8 Real-World Deep Learning Applications
🖥️
Computer Vision
Images & Video
Medical image segmentation (detecting tumours), autonomous vehicle perception (detecting pedestrians at 60mph), quality control in manufacturing, facial recognition, satellite image analysis for agriculture.
📝
Natural Language Processing
Text Understanding & Generation
ChatGPT, Claude, Gemini.
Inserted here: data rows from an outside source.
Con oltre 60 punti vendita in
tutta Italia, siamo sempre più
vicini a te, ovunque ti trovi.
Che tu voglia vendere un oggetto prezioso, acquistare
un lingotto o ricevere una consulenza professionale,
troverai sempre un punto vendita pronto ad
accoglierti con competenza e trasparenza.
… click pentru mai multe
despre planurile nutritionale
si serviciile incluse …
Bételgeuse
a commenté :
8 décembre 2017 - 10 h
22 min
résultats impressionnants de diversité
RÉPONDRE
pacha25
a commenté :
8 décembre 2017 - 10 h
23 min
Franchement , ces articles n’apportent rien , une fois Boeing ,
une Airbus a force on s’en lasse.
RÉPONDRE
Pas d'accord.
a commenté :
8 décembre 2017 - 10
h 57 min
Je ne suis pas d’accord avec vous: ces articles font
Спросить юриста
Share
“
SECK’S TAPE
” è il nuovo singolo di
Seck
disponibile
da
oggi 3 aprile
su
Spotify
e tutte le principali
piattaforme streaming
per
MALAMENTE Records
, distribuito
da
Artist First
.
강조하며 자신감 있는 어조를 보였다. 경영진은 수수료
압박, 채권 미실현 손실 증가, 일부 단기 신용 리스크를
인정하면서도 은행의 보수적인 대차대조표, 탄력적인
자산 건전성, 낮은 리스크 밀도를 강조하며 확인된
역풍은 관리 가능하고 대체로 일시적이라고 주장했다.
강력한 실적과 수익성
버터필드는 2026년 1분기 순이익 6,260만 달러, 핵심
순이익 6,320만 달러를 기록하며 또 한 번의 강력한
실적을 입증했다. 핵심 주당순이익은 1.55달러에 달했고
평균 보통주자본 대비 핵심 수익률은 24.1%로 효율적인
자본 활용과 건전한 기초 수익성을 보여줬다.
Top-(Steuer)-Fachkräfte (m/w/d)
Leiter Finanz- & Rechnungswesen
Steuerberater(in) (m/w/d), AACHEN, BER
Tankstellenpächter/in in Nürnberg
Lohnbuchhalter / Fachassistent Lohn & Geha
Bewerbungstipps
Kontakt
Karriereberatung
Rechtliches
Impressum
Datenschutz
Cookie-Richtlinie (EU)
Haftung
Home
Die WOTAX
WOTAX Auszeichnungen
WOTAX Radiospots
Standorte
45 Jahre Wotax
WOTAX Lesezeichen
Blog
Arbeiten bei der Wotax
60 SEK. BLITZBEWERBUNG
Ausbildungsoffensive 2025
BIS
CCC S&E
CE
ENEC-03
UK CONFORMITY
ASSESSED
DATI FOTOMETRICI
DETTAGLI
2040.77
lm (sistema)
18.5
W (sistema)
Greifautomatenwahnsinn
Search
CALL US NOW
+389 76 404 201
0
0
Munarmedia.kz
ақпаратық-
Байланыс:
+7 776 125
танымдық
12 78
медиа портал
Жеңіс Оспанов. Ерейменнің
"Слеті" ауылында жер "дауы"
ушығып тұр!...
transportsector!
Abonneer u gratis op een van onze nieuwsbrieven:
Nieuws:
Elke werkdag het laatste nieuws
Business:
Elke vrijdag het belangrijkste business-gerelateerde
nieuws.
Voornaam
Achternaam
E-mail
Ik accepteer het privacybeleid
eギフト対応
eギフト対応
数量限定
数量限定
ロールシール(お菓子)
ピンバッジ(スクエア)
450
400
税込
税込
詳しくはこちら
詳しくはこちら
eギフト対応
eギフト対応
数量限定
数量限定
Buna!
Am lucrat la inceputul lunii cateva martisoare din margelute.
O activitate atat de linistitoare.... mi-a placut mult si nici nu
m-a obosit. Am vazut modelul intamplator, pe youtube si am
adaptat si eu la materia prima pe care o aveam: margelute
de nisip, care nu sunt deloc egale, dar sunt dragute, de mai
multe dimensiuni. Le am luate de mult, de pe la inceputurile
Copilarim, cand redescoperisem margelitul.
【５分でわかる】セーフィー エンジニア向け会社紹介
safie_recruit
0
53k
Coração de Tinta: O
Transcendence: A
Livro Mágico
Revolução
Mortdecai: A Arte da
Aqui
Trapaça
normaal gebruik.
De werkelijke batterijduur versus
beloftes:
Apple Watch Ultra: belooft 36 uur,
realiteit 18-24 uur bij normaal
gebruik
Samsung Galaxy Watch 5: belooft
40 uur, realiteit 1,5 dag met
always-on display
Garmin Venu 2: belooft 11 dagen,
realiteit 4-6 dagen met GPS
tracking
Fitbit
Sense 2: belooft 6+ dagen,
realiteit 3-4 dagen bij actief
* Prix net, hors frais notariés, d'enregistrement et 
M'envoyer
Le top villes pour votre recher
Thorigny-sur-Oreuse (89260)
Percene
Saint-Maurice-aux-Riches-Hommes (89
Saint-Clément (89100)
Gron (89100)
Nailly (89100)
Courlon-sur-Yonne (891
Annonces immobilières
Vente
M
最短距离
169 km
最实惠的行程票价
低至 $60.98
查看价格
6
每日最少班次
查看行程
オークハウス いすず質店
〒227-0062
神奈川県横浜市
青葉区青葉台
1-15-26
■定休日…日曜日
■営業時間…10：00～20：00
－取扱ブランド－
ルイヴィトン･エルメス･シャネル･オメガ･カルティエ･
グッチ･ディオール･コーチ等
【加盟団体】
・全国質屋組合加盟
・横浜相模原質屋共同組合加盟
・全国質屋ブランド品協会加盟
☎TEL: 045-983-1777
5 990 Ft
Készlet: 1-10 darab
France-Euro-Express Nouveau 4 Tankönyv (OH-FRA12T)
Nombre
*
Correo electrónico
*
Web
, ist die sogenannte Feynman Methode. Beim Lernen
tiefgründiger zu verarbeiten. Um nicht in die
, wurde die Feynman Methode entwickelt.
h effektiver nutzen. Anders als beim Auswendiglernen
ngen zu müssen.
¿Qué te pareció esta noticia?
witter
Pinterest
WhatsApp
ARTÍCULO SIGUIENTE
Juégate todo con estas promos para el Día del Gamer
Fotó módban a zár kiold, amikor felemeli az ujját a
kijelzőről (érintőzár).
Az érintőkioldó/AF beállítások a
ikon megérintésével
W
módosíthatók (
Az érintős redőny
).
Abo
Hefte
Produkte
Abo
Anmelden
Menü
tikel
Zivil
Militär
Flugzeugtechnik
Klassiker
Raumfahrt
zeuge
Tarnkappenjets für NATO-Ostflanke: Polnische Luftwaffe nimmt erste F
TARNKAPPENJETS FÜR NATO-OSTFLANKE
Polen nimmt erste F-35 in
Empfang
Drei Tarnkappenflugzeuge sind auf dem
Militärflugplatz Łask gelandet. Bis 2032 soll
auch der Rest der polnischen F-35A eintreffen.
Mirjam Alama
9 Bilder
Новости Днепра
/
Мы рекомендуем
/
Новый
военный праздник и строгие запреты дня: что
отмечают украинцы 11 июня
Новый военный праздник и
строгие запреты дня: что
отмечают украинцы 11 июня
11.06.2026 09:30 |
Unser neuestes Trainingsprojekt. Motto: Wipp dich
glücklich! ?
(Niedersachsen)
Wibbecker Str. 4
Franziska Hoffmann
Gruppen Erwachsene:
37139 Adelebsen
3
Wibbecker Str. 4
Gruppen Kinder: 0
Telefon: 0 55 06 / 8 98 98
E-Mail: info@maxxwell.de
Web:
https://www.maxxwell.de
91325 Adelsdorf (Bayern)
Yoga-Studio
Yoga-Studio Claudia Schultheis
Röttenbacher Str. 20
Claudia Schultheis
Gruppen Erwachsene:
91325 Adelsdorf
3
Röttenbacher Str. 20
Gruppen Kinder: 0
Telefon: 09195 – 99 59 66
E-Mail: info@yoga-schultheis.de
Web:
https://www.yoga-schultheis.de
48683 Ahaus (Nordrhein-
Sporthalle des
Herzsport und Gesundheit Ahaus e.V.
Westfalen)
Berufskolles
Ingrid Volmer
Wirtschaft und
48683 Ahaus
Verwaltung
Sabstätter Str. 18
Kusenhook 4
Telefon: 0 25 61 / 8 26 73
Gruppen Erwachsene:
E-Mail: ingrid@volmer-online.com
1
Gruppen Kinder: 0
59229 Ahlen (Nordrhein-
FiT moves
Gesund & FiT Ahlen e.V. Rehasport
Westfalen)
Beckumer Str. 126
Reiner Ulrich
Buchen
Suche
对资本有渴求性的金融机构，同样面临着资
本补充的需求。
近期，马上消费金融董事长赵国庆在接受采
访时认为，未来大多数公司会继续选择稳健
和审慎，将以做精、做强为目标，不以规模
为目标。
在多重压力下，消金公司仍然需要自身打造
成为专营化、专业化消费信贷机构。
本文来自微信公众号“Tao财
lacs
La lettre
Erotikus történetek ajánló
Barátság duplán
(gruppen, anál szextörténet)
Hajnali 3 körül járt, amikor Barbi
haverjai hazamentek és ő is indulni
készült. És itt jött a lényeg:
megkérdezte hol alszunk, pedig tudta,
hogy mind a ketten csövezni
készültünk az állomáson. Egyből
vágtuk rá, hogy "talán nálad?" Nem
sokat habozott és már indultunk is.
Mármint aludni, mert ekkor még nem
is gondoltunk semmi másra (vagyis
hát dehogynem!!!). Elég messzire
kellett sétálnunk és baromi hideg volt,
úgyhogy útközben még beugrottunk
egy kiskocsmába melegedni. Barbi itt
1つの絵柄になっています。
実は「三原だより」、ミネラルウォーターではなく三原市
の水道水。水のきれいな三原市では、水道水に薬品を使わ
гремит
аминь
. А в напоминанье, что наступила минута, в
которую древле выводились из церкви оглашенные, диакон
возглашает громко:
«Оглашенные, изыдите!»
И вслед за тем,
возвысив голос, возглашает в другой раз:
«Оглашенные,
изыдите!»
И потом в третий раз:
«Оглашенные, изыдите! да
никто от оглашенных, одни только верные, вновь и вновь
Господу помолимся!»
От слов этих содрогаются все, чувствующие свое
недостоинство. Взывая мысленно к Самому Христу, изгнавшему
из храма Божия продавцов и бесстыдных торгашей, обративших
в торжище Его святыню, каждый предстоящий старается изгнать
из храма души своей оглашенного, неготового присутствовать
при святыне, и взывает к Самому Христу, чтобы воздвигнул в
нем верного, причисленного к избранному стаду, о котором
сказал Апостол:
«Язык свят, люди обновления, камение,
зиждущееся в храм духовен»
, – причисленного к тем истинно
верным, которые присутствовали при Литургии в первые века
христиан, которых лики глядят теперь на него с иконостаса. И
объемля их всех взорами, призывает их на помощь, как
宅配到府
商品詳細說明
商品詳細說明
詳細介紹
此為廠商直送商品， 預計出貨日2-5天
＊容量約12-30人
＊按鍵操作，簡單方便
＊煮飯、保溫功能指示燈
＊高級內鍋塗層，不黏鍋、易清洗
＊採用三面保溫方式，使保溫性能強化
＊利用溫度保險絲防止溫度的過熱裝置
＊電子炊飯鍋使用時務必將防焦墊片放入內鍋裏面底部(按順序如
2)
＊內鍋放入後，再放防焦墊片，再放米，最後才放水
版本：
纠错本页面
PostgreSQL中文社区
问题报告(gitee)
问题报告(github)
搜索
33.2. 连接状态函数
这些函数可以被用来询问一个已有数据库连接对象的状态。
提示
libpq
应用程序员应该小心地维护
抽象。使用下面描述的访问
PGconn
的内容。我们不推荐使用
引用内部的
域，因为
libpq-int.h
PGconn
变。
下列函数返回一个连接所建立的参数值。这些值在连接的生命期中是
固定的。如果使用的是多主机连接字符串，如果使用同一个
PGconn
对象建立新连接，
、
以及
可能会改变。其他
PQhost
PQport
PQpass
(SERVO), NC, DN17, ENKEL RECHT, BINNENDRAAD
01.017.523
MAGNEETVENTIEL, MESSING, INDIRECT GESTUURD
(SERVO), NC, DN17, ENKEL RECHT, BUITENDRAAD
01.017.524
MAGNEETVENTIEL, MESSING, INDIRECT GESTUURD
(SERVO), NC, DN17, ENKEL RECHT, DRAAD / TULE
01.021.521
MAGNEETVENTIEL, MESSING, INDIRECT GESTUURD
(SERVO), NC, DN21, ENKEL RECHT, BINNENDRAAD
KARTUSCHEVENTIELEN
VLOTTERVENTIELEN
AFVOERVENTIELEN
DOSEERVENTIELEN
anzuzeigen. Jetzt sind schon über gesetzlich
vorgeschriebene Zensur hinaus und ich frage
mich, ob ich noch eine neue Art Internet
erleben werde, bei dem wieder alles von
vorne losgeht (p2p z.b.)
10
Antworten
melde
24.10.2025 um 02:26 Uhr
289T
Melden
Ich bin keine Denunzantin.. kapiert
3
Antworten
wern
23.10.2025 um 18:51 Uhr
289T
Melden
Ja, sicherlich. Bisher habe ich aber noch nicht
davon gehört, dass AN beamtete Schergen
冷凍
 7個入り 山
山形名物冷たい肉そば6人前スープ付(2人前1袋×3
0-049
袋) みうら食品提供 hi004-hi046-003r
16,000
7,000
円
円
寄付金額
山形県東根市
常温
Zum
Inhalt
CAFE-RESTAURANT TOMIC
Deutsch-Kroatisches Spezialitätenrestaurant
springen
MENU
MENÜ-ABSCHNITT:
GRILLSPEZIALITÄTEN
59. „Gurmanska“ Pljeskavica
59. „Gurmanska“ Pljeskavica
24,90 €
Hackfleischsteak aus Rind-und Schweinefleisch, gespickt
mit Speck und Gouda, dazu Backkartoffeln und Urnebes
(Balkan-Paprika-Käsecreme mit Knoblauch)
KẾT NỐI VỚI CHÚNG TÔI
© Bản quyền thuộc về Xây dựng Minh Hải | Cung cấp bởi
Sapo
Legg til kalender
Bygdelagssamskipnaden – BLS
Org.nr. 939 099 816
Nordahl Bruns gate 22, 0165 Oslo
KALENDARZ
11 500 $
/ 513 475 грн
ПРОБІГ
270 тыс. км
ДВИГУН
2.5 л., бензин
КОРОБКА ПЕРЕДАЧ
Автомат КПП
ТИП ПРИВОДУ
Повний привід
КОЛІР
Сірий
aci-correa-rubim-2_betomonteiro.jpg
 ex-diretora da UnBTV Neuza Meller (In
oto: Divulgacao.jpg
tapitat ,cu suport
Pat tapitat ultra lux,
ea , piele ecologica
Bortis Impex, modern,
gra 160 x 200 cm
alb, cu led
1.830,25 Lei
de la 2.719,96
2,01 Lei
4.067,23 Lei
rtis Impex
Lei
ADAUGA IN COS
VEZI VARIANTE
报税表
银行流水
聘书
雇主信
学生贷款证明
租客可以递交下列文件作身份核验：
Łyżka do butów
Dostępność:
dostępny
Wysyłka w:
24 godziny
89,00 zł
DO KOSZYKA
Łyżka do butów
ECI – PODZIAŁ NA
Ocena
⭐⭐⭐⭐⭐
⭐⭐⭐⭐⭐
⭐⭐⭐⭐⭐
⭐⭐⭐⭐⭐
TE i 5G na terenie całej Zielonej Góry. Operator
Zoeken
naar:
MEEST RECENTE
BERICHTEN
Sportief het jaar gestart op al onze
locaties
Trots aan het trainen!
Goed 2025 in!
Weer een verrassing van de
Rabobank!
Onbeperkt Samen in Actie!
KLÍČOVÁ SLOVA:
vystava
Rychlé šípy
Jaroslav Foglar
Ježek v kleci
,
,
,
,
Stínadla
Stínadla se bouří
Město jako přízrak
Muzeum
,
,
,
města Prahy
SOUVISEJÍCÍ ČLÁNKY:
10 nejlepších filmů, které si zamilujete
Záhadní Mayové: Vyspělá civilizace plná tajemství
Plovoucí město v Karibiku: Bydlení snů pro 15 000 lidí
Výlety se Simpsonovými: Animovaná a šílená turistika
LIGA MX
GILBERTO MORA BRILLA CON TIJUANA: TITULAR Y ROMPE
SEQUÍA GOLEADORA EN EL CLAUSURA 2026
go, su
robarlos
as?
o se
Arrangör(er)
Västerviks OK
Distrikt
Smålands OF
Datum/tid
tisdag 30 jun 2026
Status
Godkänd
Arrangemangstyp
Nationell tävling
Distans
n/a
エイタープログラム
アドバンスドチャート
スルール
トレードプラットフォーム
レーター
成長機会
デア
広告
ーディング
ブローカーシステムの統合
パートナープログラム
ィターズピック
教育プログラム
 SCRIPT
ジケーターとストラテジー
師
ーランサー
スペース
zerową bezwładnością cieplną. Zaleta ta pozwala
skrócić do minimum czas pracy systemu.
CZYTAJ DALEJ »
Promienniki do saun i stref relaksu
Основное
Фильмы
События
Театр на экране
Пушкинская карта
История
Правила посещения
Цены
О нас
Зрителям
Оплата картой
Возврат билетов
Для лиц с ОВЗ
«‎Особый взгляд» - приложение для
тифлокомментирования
Also: customer support automation, legal document review, medical note summarisation, real-time translation, sentiment analysis at scale, code generation.
🎤
Speech & Audio
Voice AI
Whisper (OpenAI) achieves near-human speech recognition across 100 languages. ElevenLabs and similar systems clone voices from seconds of audio. Real-time transcription in Google Meet, Zoom, and clinical settings.
💊
Drug Discovery
Computational Biology
AlphaFold2 predicted the 3D structure of virtually every known protein — a 50-year unsolved problem. DL is now used to screen billions of molecules for drug candidates, cutting discovery timelines from years to months.
🤖
Robotics & Control
Embodied AI
Deep RL + imitation learning enable robots to learn dexterous manipulation. Boston Dynamics, Tesla Optimus, and DeepMind's RT-2 use transformer-based policies that generalise across tasks.
🎨
Generative Media
Images, Video, 3D
Stable Diffusion, DALL·E, MidJourney generate photorealistic images from text prompts. Sora generates multi-minute videos. NeRF and Gaussian Splatting reconstruct 3D scenes from 2D photos.